DATA SUPPLIED =
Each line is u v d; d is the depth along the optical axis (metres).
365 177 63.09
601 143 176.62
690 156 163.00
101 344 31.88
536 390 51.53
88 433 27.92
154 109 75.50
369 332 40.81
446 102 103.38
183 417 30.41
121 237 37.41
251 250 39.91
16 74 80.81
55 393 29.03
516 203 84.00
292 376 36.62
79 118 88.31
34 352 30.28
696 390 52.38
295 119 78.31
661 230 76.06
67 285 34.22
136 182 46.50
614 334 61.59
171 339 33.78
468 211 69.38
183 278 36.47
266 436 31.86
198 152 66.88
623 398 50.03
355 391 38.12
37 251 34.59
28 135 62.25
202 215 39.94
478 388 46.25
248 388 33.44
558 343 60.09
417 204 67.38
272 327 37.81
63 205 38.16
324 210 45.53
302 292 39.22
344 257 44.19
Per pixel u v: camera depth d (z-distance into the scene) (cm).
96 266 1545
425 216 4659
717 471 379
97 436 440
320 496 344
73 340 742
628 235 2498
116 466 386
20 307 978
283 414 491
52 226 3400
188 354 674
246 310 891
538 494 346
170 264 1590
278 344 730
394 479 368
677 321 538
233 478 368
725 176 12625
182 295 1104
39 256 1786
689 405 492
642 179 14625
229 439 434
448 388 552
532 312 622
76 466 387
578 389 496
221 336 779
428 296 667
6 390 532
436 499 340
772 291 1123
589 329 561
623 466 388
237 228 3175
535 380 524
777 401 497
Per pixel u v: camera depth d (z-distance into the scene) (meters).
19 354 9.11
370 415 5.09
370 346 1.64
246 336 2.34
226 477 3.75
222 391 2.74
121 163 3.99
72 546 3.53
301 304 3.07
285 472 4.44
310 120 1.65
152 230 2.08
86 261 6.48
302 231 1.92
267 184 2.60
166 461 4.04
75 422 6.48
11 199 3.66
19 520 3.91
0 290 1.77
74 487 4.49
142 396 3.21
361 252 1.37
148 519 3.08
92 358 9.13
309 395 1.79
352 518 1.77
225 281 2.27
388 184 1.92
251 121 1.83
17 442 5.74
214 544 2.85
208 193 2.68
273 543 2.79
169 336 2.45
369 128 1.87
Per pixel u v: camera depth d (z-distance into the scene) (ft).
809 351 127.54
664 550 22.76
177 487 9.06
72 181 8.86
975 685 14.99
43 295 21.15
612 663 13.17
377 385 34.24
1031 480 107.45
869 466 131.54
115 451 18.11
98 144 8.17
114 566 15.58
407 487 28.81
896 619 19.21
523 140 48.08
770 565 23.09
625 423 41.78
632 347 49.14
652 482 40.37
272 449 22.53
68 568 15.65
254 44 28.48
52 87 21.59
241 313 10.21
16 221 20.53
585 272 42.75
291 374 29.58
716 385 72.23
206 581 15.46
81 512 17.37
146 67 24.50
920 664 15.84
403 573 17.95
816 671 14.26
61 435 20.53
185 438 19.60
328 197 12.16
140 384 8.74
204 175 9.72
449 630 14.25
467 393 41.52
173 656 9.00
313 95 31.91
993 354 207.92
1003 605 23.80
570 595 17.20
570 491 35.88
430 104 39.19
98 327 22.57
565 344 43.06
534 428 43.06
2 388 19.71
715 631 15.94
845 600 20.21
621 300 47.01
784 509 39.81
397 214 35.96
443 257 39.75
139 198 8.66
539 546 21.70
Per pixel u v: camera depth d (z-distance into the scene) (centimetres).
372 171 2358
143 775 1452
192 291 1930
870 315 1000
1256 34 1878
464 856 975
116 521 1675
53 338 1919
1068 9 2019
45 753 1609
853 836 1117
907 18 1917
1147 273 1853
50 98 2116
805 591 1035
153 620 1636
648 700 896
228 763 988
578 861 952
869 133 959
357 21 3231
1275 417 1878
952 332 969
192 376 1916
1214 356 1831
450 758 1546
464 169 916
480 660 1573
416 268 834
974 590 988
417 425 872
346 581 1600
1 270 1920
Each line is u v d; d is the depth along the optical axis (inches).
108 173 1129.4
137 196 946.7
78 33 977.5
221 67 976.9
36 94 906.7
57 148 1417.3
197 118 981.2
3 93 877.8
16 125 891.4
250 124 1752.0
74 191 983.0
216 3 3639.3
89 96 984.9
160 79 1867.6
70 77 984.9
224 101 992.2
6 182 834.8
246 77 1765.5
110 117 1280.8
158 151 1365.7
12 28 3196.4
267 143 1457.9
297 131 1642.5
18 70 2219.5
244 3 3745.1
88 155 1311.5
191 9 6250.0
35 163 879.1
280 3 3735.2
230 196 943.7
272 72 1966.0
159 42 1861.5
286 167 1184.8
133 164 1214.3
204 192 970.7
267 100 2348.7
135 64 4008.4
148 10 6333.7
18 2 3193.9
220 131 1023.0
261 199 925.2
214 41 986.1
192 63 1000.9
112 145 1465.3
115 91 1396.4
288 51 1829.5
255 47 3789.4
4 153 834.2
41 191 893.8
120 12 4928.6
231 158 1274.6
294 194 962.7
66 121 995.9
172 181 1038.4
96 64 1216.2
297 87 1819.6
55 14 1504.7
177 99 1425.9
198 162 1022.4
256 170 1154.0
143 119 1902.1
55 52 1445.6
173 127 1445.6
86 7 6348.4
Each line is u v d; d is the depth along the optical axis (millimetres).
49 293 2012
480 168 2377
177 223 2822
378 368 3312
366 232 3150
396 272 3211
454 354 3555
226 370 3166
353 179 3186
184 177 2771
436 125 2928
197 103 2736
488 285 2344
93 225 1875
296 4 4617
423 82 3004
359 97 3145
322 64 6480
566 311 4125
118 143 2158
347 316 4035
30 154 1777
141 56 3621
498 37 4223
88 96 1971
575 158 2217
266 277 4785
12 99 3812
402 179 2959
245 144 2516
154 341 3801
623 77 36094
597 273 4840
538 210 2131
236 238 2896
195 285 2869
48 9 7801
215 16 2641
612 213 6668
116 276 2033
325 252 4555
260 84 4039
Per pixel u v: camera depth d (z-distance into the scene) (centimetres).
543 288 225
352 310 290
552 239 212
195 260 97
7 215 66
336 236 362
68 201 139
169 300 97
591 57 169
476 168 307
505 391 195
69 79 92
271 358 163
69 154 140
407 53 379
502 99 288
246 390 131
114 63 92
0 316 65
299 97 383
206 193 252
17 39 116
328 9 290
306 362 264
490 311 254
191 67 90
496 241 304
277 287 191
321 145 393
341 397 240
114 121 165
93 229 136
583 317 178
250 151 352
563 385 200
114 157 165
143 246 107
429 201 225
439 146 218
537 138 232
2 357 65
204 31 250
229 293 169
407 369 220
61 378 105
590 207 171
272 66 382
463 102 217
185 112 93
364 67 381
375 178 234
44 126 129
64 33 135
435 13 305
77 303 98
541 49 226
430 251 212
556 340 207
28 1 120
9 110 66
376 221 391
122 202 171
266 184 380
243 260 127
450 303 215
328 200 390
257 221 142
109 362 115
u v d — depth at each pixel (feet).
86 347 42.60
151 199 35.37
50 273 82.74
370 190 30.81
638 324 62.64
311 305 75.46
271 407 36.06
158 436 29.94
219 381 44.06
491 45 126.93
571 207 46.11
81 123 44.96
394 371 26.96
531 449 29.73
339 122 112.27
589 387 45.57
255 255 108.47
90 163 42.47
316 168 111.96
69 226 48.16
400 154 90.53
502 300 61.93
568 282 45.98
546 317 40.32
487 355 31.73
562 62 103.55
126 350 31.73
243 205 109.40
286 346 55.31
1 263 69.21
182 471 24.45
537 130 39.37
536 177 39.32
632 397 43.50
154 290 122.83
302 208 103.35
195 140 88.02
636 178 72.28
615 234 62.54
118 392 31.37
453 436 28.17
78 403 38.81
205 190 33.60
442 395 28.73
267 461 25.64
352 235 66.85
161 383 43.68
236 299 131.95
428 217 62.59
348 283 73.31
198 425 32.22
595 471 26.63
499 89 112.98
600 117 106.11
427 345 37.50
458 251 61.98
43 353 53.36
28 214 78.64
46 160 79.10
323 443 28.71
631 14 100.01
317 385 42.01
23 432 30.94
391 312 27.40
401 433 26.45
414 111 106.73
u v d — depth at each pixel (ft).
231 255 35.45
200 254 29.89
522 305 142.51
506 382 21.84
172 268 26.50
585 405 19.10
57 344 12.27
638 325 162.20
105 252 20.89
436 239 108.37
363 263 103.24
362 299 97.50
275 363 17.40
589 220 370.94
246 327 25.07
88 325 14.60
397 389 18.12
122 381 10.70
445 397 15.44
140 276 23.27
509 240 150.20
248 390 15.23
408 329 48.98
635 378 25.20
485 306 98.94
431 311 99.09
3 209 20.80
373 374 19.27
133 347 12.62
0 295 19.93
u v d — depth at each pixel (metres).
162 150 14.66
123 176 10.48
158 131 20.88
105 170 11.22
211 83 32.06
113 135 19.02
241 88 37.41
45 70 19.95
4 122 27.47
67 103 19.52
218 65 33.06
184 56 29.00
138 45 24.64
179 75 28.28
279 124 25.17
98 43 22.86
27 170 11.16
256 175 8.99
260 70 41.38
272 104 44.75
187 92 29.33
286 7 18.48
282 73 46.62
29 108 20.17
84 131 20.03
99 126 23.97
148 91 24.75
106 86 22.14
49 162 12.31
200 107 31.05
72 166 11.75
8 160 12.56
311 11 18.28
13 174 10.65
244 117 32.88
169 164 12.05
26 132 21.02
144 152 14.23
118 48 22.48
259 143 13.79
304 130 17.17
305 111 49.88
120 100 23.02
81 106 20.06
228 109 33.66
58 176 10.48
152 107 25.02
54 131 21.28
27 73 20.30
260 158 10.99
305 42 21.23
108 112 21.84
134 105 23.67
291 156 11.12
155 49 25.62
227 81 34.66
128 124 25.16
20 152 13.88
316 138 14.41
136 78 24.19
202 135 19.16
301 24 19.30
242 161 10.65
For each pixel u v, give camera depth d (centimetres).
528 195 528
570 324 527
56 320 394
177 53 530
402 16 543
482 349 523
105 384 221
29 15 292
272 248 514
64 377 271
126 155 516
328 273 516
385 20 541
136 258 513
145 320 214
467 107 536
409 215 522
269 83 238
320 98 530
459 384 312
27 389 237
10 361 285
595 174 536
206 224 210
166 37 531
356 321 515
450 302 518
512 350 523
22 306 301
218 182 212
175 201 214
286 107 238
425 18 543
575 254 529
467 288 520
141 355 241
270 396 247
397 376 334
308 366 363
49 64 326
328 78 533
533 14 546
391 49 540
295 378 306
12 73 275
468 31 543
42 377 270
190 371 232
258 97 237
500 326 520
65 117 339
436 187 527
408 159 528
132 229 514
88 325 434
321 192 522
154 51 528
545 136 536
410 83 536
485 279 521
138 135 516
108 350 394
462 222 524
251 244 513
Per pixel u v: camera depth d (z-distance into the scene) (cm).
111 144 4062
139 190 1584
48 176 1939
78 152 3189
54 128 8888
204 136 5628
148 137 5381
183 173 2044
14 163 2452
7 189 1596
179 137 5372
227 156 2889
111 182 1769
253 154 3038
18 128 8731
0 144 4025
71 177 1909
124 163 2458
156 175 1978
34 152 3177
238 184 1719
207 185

WORK TO COMPLETE =
One inclusive range is required: first line of the data through the line containing "74 487 4.49". Set it down exactly and output nothing else.

YOUR SOLUTION =
Each line is u v d; d is the depth along the optical axis (metres).
365 177 63.09
601 143 176.62
690 156 163.00
101 344 31.88
536 390 51.53
88 433 27.92
154 109 75.50
369 332 40.81
446 102 103.38
183 417 30.41
121 237 37.41
251 250 39.91
16 74 80.81
55 393 29.03
516 203 84.00
292 376 36.62
79 118 88.31
34 352 30.28
696 390 52.38
295 119 78.31
661 230 76.06
67 285 34.22
136 182 46.50
614 334 61.59
171 339 33.78
468 211 69.38
183 278 36.47
266 436 31.86
198 152 66.88
623 398 50.03
355 391 38.12
37 251 34.59
28 135 62.25
202 215 39.94
478 388 46.25
248 388 33.44
558 343 60.09
417 204 67.38
272 327 37.81
63 205 38.16
324 210 45.53
302 292 39.22
344 257 44.19
Per pixel u v: camera depth d (z-distance into the scene) (cm).
96 266 1545
425 216 4659
717 471 379
97 436 440
320 496 344
73 340 742
628 235 2498
116 466 386
20 307 978
283 414 491
52 226 3400
188 354 674
246 310 891
538 494 346
170 264 1590
278 344 730
394 479 368
677 321 538
233 478 368
725 176 12625
182 295 1104
39 256 1786
689 405 492
642 179 14625
229 439 434
448 388 552
532 312 622
76 466 387
578 389 496
221 336 779
428 296 667
6 390 532
436 499 340
772 291 1123
589 329 561
623 466 388
237 228 3175
535 380 524
777 401 497
Per pixel u v: camera depth d (z-distance into the scene) (meters).
19 354 9.11
370 415 5.09
370 346 1.64
246 336 2.34
226 477 3.75
222 391 2.74
121 163 3.99
72 546 3.53
301 304 3.07
285 472 4.44
310 120 1.65
152 230 2.08
86 261 6.48
302 231 1.92
267 184 2.60
166 461 4.04
75 422 6.48
11 199 3.66
19 520 3.91
0 290 1.77
74 487 4.49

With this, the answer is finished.